(Quoted passage)

Linear Regression

01

Historical Context

The remarkable origin story of regression and the method of least squares.

The Birth of Regression

The word "regression" itself comes from Sir Francis Galton, a Victorian-era polymath who was studying hereditary traits in the 1880s. He observed that the children of exceptionally tall parents tended to be shorter than their parents, and children of exceptionally short parents tended to be taller. He called this phenomenon "regression toward mediocrity" (later rephrased as "regression to the mean").

In his 1886 paper, Galton plotted the heights of parents against the heights of their adult children and drew the best-fitting line through the data. This was one of the earliest uses of what we now call linear regression. The line he drew was not a 45-degree line of perfect inheritance, but a shallower line - showing that extreme values tend to "regress" toward the average.

The Method of Least Squares

The mathematical foundation for fitting lines to data was actually developed decades before Galton, through one of the most famous priority disputes in the history of mathematics.

In 1805, Adrien-Marie Legendre published the method of least squares in his work on determining the orbits of comets. He proposed minimizing the sum of squared residuals as the criterion for the best-fitting line.

However, Carl Friedrich Gauss claimed he had been using the method since 1795, and in 1809 he published a more rigorous treatment connecting least squares to the normal distribution of errors. This connection - that least squares is the maximum likelihood estimator when errors are normally distributed - gave the method deep theoretical justification.

Why Least Squares Won

Gauss proved that if the errors follow a normal distribution, then the least squares solution is the maximum likelihood estimator - it finds the parameters that make the observed data most probable. This gave least squares a probabilistic foundation that no competing method could match.

Timeline of Linear Regression

1805

Adrien-Marie Legendre publishes the method of least squares for comet orbit prediction

1809

Carl Friedrich Gauss publishes a rigorous treatment connecting least squares to the normal distribution

1886

Francis Galton coins "regression" while studying hereditary heights

1922

Ronald Fisher formalizes maximum likelihood estimation, strengthening the theoretical basis

Today

Linear regression remains the most widely used statistical technique across all sciences

02

Intuition

What does it mean to fit a line to data, and why is it useful?

The Simplest Prediction Problem

Imagine you are a real estate agent. You have data on houses: their sizes (in square feet) and their selling prices. You notice a pattern - bigger houses tend to sell for more. You want to use this pattern to predict the price of a new house based on its size.

Linear regression answers this question by finding the best-fitting straight line through the data points. Once you have this line, you can plug in any house size and get a predicted price.

\text{Price} = w \times \text{Size} + b

Where $$w$$ is the slope (price per square foot) and $$b$$ is the y-intercept (base price).

(Action item) List every person named in the linear regression page.

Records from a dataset
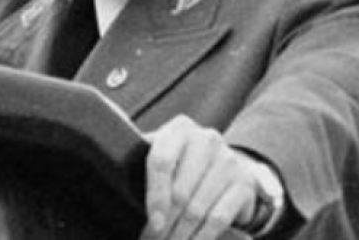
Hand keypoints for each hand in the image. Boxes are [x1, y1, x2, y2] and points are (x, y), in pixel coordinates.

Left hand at [141, 115, 273, 239]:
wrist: (228, 167)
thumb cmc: (184, 162)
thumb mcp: (165, 153)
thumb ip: (143, 158)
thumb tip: (115, 175)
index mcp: (180, 129)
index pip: (162, 162)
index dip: (155, 195)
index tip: (153, 221)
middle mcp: (206, 140)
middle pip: (180, 190)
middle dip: (166, 223)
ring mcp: (228, 161)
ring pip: (198, 208)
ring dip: (182, 234)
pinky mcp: (244, 184)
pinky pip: (219, 218)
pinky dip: (203, 236)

(Reply) Sir Francis Galton, Adrien-Marie Legendre, Carl Friedrich Gauss, Ronald Fisher